I am self studying apostol Modular functions and Dirichlet series in Number Theory and I have a doubt in an argument of theorem 4.11 .
I have posted two images and I hope both of them are clear. I posted them because it is very time consuming to write all details involving proof and also due to the fact that I have doubt only in last part of proof .
Doubt is - Function f is proved to be analytic at vertex $\tau $ =0 and each point $\tau $ =0 in H. ( I clearly understood it) .
But now I don't know how to deduce next line which is
Therefore f is bounded in H so f is constant.
How does f becomes bounded in H?
Edit1 ->
I am looking for an answer that doesn't involves Riemann surfaces.
Can someone please give some hint of this
You have to look at the fundamental region of $\Gamma_0(p)$, it is the union of $ST^j(R)$ for $0\le j <p$, where $R$ is the fundamental region of $\Gamma$ and $S$ and $T$ are the usual $S\tau=-1/\tau$ and $\tau = \tau+1$. The only points of concern (outside $\mathbb H$) are easily seen to be $0$ and $\infty$.

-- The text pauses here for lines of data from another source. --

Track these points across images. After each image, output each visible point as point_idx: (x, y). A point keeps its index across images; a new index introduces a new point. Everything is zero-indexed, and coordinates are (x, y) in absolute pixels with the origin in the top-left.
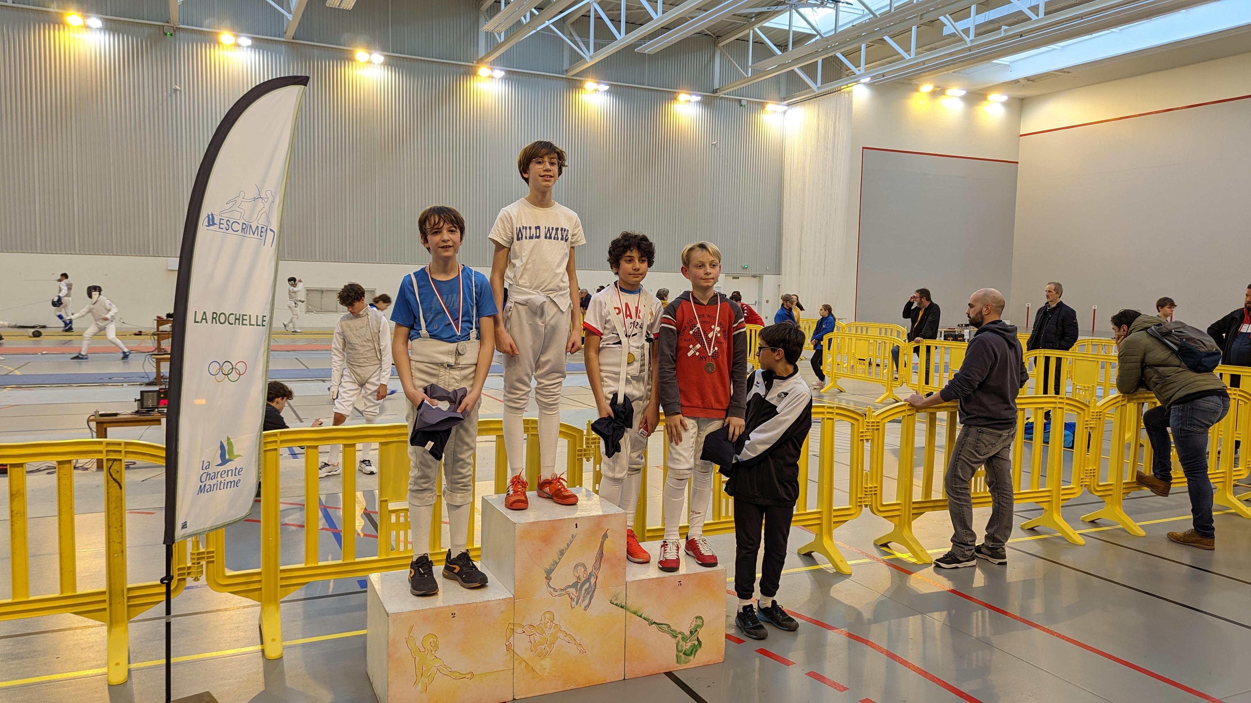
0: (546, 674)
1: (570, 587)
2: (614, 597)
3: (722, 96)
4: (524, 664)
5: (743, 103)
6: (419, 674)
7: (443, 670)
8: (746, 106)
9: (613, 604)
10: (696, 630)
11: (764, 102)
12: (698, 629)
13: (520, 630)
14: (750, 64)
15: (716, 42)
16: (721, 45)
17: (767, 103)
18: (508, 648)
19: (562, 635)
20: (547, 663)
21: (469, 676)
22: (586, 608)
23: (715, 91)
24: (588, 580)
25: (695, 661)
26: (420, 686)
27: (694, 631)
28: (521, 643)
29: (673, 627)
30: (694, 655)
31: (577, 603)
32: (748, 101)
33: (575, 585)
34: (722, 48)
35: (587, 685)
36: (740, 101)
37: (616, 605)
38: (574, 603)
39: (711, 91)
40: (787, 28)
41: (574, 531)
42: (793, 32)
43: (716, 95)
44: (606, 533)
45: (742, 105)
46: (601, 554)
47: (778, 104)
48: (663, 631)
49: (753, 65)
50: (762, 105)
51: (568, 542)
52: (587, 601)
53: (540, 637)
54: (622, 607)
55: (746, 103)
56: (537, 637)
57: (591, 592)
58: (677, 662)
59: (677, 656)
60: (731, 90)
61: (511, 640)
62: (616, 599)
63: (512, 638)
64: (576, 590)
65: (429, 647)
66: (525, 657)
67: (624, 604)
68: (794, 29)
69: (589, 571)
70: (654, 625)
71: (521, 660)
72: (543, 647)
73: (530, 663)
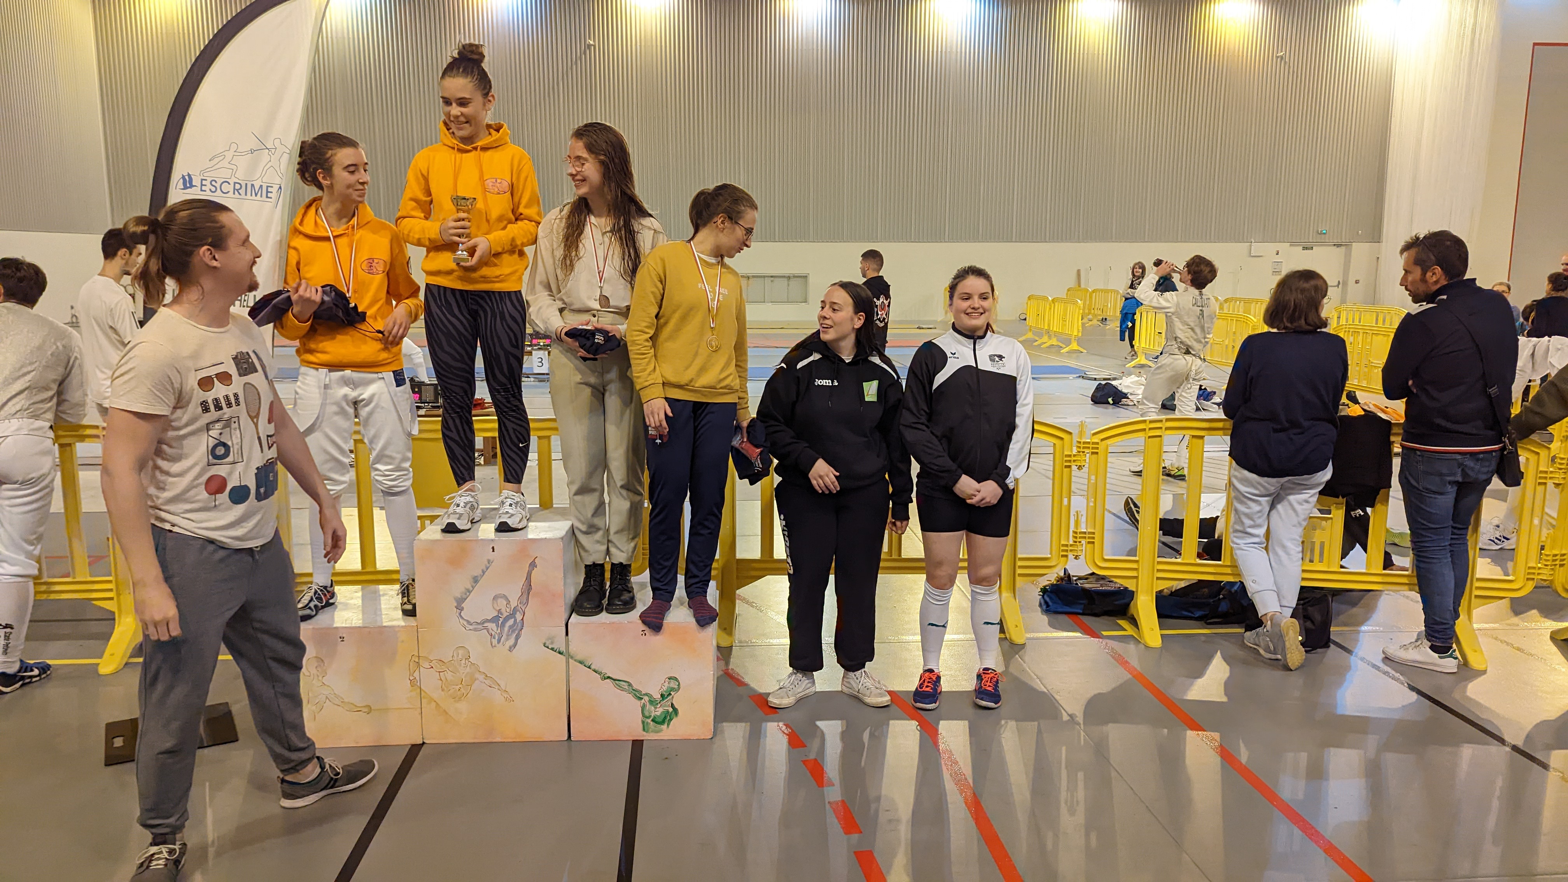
0: (461, 720)
1: (488, 621)
2: (549, 639)
4: (434, 704)
7: (332, 699)
9: (548, 648)
10: (670, 694)
12: (672, 693)
13: (427, 665)
18: (413, 683)
19: (481, 677)
20: (463, 706)
21: (367, 709)
22: (511, 649)
24: (512, 615)
25: (667, 733)
27: (666, 694)
29: (635, 687)
30: (668, 725)
31: (499, 641)
33: (495, 620)
35: (518, 740)
37: (552, 649)
38: (495, 642)
41: (491, 555)
44: (534, 561)
46: (528, 587)
48: (621, 689)
51: (484, 567)
52: (512, 641)
53: (453, 676)
54: (560, 653)
57: (518, 630)
58: (644, 730)
59: (643, 722)
61: (416, 674)
62: (552, 643)
63: (417, 672)
64: (497, 626)
65: (315, 672)
67: (563, 649)
69: (514, 604)
70: (608, 680)
71: (431, 700)
72: (458, 687)
73: (441, 704)
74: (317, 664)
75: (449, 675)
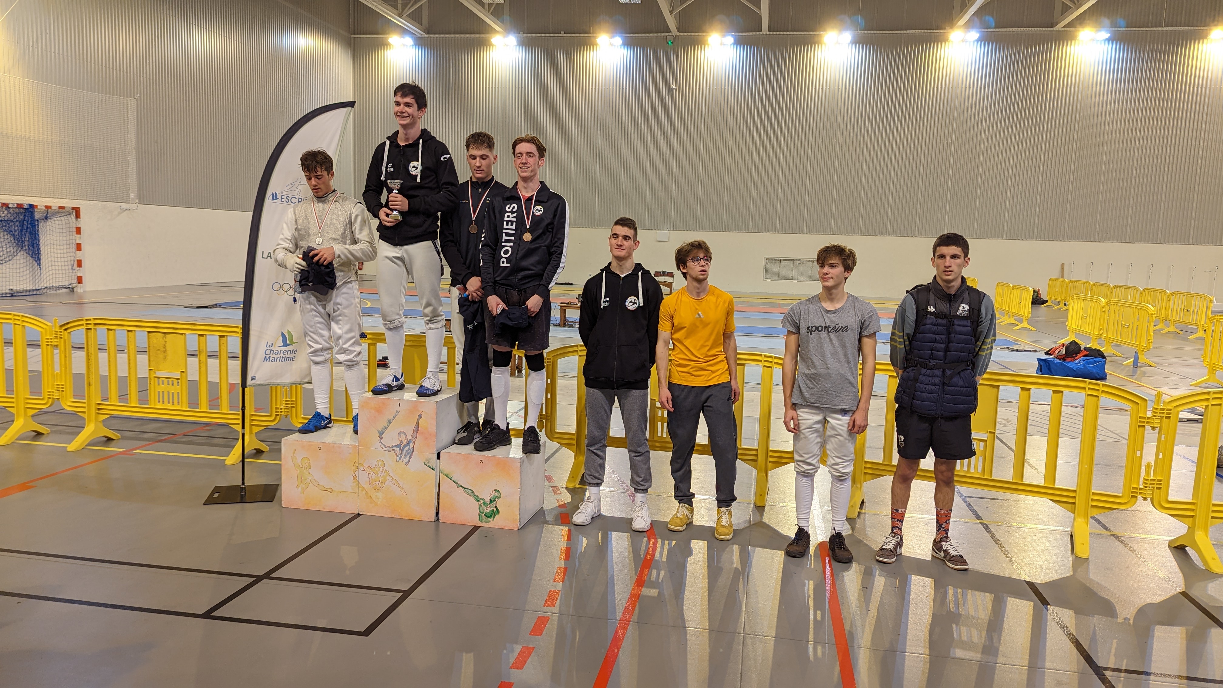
0: (379, 502)
1: (395, 446)
2: (427, 460)
4: (364, 492)
6: (300, 482)
7: (313, 482)
9: (426, 465)
10: (495, 500)
12: (496, 500)
13: (362, 468)
18: (355, 478)
19: (390, 479)
20: (380, 494)
21: (329, 490)
22: (407, 463)
24: (408, 444)
25: (493, 523)
26: (300, 489)
27: (493, 500)
28: (363, 477)
29: (476, 493)
30: (493, 519)
31: (400, 459)
33: (398, 446)
35: (408, 518)
37: (428, 466)
38: (398, 459)
41: (398, 408)
44: (420, 414)
46: (417, 428)
48: (469, 494)
51: (394, 415)
52: (407, 459)
54: (432, 469)
56: (374, 476)
57: (410, 453)
58: (480, 520)
59: (479, 516)
61: (356, 473)
63: (357, 472)
64: (400, 450)
65: (305, 465)
67: (434, 467)
69: (409, 438)
70: (461, 488)
71: (364, 489)
72: (377, 483)
73: (368, 492)
74: (306, 461)
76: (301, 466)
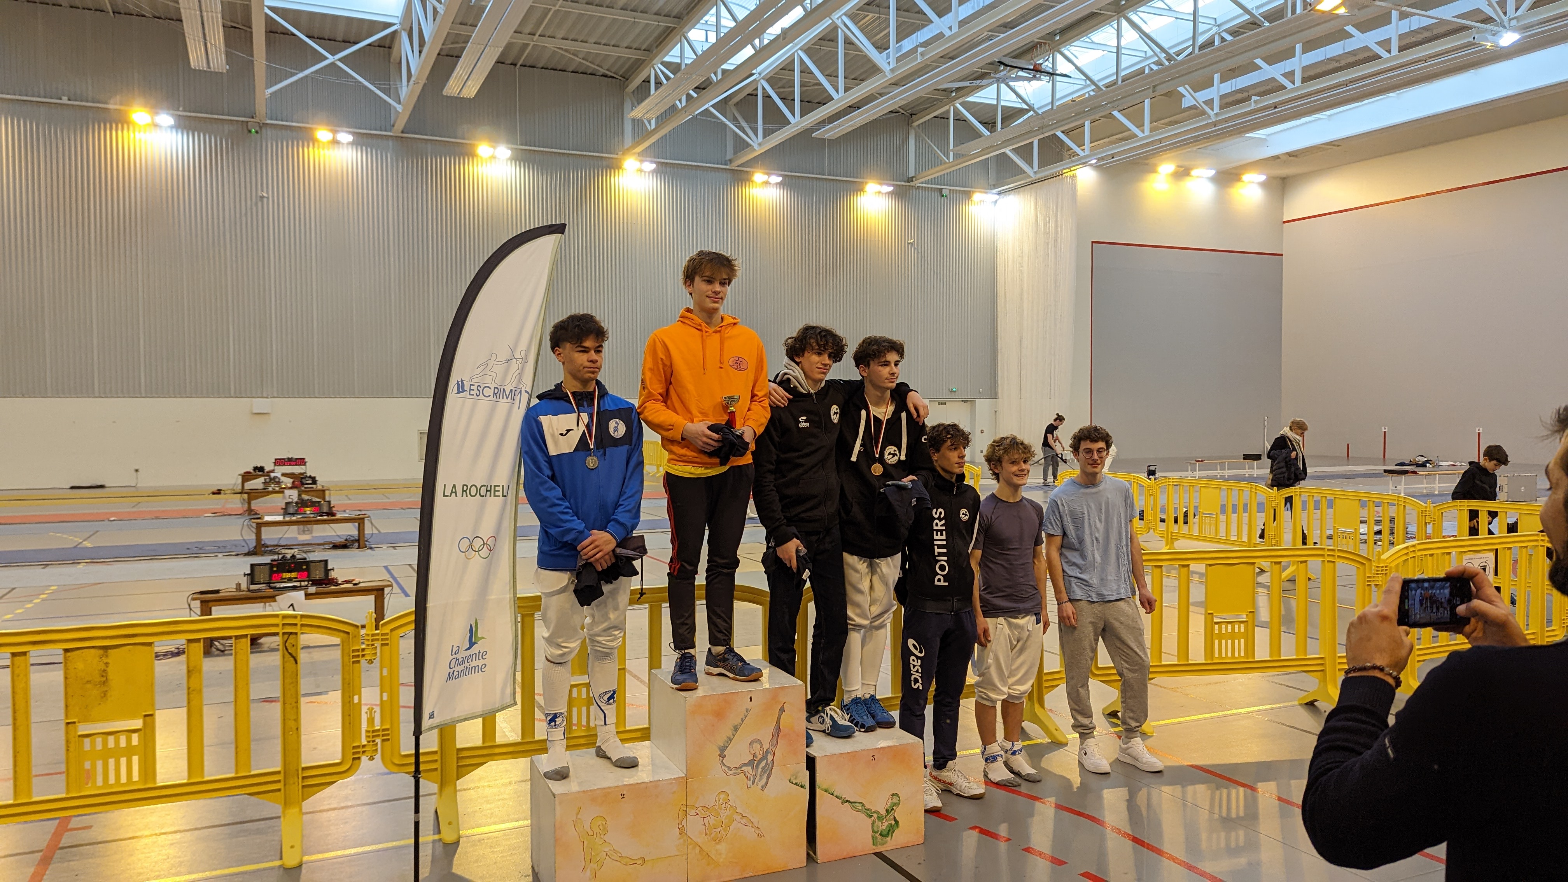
0: (721, 860)
1: (745, 765)
2: (792, 775)
3: (919, 185)
4: (697, 848)
5: (945, 192)
6: (588, 859)
7: (612, 855)
8: (948, 196)
9: (792, 782)
10: (893, 809)
11: (970, 191)
12: (895, 808)
13: (693, 812)
14: (951, 147)
15: (910, 121)
16: (915, 124)
17: (973, 192)
18: (682, 831)
19: (738, 818)
20: (722, 847)
21: (641, 861)
22: (763, 788)
23: (910, 180)
24: (765, 757)
25: (891, 844)
26: (588, 872)
27: (890, 810)
28: (694, 825)
29: (867, 806)
30: (892, 836)
31: (753, 783)
32: (950, 190)
33: (750, 763)
34: (917, 128)
35: (767, 872)
36: (941, 190)
37: (796, 784)
38: (750, 783)
39: (906, 179)
40: (995, 102)
41: (749, 705)
42: (1002, 107)
43: (912, 184)
44: (783, 707)
45: (943, 196)
46: (778, 729)
47: (986, 193)
48: (858, 810)
49: (956, 148)
50: (968, 195)
51: (743, 718)
52: (764, 781)
53: (714, 819)
54: (801, 785)
55: (948, 193)
57: (768, 771)
58: (873, 844)
59: (873, 837)
60: (929, 178)
61: (684, 823)
62: (796, 778)
63: (685, 820)
64: (753, 769)
65: (598, 831)
66: (699, 841)
67: (803, 783)
68: (1003, 103)
69: (766, 747)
70: (846, 804)
71: (695, 845)
72: (718, 830)
73: (704, 848)
74: (600, 823)
75: (712, 820)
76: (591, 833)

As $f$ is automorphic for $\Gamma_0(p)$ and analytic in all $\mathbb H$ and in $\tau = 0$ it is enough to look at $\tau \to \infty$. But $\Phi(\tau)$ has a zero in $\tau=\infty$ looking the expression for $f$ if it is enough to check that $j_p(\tau)$ is bounded as $\tau \to \infty$ but then you can use the relation for $j_p(-1/\tau)$ on top of the first page you have quoted to see that it is also bounded as $\tau \to \infty$.